In some years the grape does not ripen at all as it may not be ready to pick until December causing the resultant wine to be declassified.

On the gravelly soils around Chateau Chalon is where you find the best Savagnin grape that is small and the wine high in colour with a nuttiness about it.

A vin jaune wine , or yellow wine in English , the nuttiness really comes through because of the way the wine is aged. After a normal fermentation the wine is left to age in wooden barrels for 6 years without any topping up much in the same way sherry is aged. As in a fino sherry , without topping up a yeast flor will develop in the barrel with vin jaune causing a nutty , oxidative smell.

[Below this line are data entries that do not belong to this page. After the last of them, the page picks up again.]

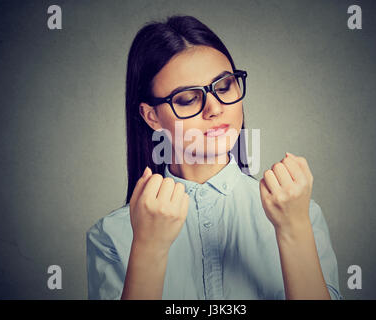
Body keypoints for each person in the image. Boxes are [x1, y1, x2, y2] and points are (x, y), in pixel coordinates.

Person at [86, 15, 342, 300]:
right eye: (187, 98)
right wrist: (148, 249)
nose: (215, 108)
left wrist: (294, 229)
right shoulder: (111, 235)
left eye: (224, 87)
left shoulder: (298, 211)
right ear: (151, 116)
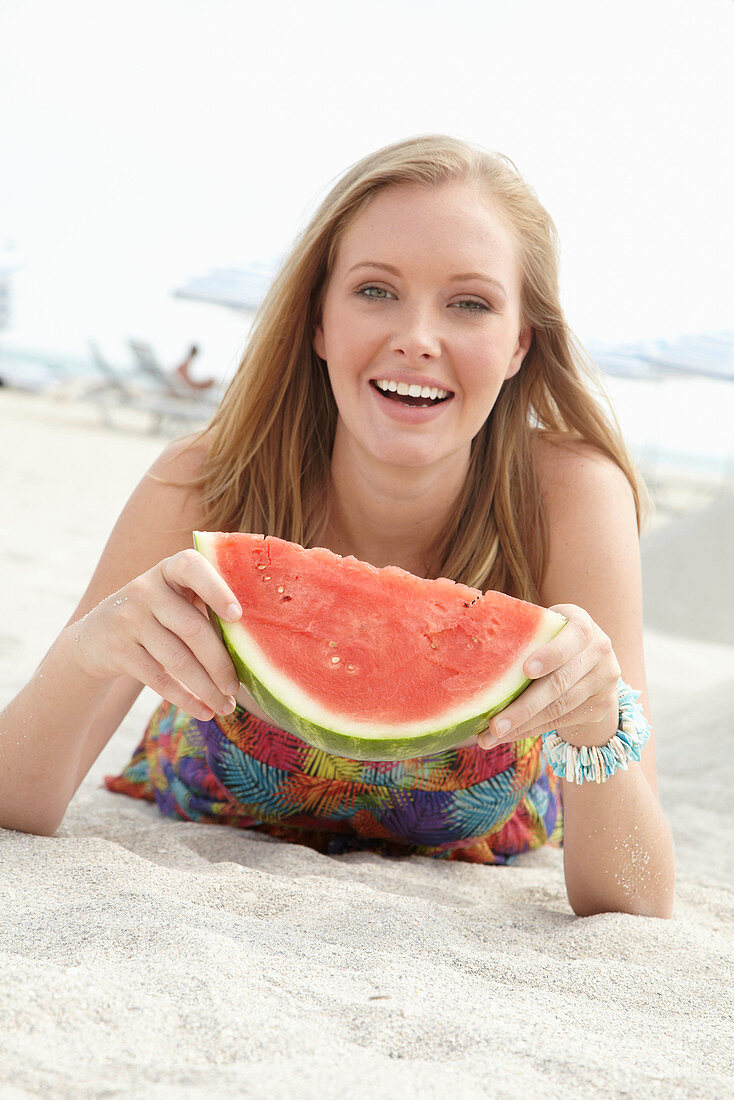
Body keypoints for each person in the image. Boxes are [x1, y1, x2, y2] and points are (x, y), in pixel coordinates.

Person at [0, 136, 674, 917]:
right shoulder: (205, 479)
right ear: (318, 319)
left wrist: (599, 725)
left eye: (469, 303)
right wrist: (92, 646)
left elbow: (634, 903)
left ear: (520, 342)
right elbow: (17, 807)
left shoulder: (571, 497)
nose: (417, 337)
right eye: (375, 291)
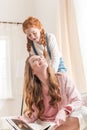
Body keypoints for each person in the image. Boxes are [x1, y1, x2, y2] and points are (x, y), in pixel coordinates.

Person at [21, 54, 87, 130]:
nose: (40, 59)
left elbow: (78, 100)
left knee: (85, 112)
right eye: (34, 60)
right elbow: (34, 115)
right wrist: (23, 119)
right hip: (47, 124)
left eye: (40, 57)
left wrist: (64, 111)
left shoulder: (62, 79)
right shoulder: (34, 90)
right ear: (32, 71)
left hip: (65, 120)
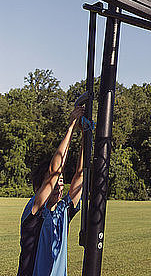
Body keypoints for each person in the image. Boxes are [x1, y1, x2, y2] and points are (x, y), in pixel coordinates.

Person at [17, 106, 85, 276]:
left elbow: (80, 174)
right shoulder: (33, 212)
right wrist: (71, 128)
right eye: (55, 183)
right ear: (38, 188)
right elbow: (54, 172)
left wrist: (85, 137)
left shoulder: (63, 211)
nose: (59, 186)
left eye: (61, 182)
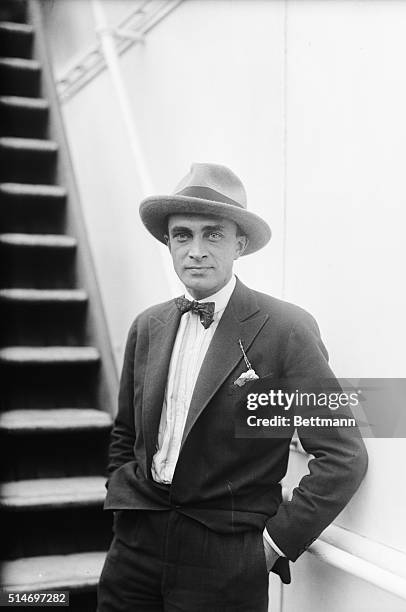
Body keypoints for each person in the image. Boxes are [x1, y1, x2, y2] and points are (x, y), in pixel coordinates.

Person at [97, 163, 368, 612]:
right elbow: (126, 434)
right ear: (168, 243)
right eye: (182, 235)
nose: (196, 250)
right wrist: (124, 505)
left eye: (213, 235)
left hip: (224, 557)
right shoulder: (148, 326)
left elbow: (344, 455)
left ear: (239, 244)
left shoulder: (285, 329)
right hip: (135, 547)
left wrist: (272, 544)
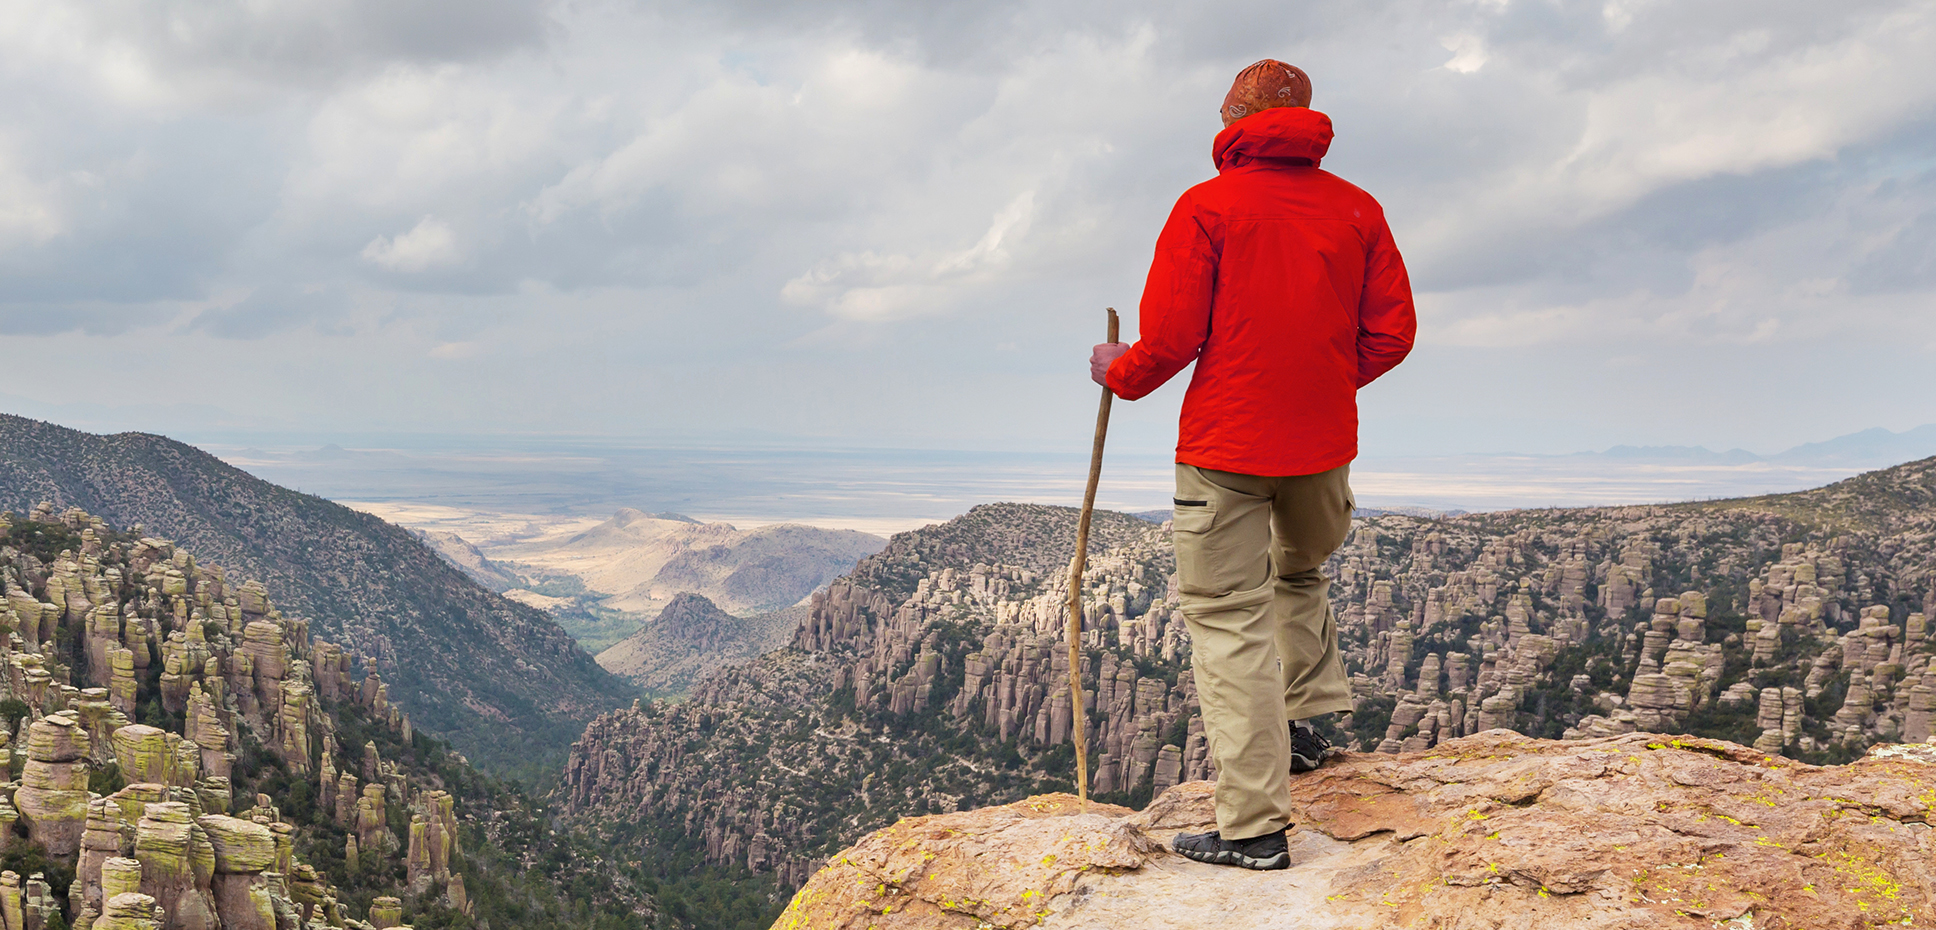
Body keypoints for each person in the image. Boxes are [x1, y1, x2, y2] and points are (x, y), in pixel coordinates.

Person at [1090, 59, 1416, 871]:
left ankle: (1255, 829)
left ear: (1232, 120)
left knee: (1228, 622)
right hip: (1323, 447)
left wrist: (1116, 369)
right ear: (1305, 121)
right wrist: (1322, 382)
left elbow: (1168, 342)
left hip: (1225, 450)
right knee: (1299, 578)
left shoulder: (1206, 208)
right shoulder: (1357, 209)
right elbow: (1392, 335)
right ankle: (1303, 732)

Then the distinctive wine is even more given it's own identity by being bottled in a special 62 cl bottle instead of the normal 75cl because the difference is what they estimate the amount of wine that evaporated during those 6 years.

Best opened long before sipping , this wine can be aged for up to a century without losing any quality whatsoever and it goes well with the local Poulet de Bresse. Poulet is chicken for those who are searching for the meaning.

Savagnin is also used for table wine and there are now stricter rules for making sure that it is not vin jaune wine that has failed the test. These wines that winemakers were passing off were heavily oxidized , but with new regulations there are some nice table wines coming out that are fresh and crisp with no oxidative aromas.

These wines are hard to find and taste. Has anyone out there tried a vin jaune?